Key Elements of the New Implementation:

  1. Deadline Management: Instead of a simple timeout value, the function calculates an absolute deadline for the entire operation. This ensures that time spent in the checkout phase is subtracted from the time available for the operation phase.
  2. Task.Supervisor.async_nolink: The user’s function is executed within a Task process. We use async_nolink because we don’t want a crash inside the user’s function to crash the ConnectionManager itself. The supervision is handled by Task.await.
  3. Task.await/2 with Timeout: This is the core of the timeout mechanism. Task.await will wait for the task to complete, but for no longer than the operation_timeout. If the timeout is exceeded, it raises an exit signal which is caught.
  4. Robust after Block: The try...after block is essential. It guarantees that poolboy.checkin is called, returning the worker to the pool, regardless of whether the operation succeeded, failed with an exception, or timed out. This prevents worker leakage.
  5. Specific Timeout Errors: The code can now distinguish between a :checkout_timeout (the pool was busy) and an :operation_timeout (the user’s code was slow), providing much better observability.

5. Telemetry Enhancements

To support this new functionality, we will introduce a new telemetry event.

  • [:foundation, :connection_pool, :operation_timeout] (New Event)
    • Measurements: %{timeout: integer()} (the configured timeout in ms).
    • Metadata: %{pool_name: atom()}.
    • Purpose: This allows operators to specifically monitor and alert on operations that are timing out, as distinct from failures or pool contention.

6. Conclusion

Adding first-class, end-to-end timeout support to the ConnectionManager is a critical enhancement for production-grade reliability. It protects the system from a common and dangerous failure mode: non-responsive external services.

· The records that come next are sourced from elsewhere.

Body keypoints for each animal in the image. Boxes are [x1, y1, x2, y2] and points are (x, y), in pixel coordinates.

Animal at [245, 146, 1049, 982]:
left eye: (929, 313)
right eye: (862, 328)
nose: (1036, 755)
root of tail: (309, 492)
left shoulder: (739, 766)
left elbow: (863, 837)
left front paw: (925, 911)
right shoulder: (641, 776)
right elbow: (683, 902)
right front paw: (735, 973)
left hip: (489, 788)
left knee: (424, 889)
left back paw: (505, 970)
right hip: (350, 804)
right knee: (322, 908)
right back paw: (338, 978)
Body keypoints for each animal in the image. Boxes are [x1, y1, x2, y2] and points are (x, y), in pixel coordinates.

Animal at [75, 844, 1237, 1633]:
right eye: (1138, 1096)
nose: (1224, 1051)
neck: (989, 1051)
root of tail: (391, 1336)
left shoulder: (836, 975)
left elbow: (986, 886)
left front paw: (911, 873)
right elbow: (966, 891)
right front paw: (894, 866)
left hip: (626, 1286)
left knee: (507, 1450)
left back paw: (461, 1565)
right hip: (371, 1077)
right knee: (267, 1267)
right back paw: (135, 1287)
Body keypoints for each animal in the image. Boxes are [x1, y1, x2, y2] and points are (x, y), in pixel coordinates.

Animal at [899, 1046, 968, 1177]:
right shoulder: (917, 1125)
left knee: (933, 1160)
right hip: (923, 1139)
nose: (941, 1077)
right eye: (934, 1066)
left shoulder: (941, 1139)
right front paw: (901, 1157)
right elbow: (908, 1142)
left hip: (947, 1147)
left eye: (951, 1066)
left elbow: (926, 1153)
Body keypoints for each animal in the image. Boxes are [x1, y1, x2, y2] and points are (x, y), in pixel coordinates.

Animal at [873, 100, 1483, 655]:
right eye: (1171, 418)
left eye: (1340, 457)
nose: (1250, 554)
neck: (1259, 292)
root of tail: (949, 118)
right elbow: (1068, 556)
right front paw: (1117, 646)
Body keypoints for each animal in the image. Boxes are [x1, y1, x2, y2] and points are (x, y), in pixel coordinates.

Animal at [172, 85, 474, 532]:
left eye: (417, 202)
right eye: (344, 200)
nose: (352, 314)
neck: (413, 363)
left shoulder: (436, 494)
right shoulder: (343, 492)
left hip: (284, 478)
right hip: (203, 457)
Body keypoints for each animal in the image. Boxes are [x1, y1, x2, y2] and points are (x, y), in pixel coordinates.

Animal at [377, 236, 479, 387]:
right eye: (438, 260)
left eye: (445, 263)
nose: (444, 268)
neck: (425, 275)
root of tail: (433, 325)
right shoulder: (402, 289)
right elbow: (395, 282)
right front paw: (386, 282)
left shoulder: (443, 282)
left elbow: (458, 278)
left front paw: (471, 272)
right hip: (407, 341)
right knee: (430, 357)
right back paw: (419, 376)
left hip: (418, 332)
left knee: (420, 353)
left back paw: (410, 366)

For DSPEx, this feature is non-negotiable. It ensures that a single hanging LLM API call cannot bring down the entire application by starving the connection pool. By building this logic directly into the foundation library, we provide this powerful guarantee to all users of ConnectionManager automatically, simplifying client-side code and dramatically improving the robustness of the entire system.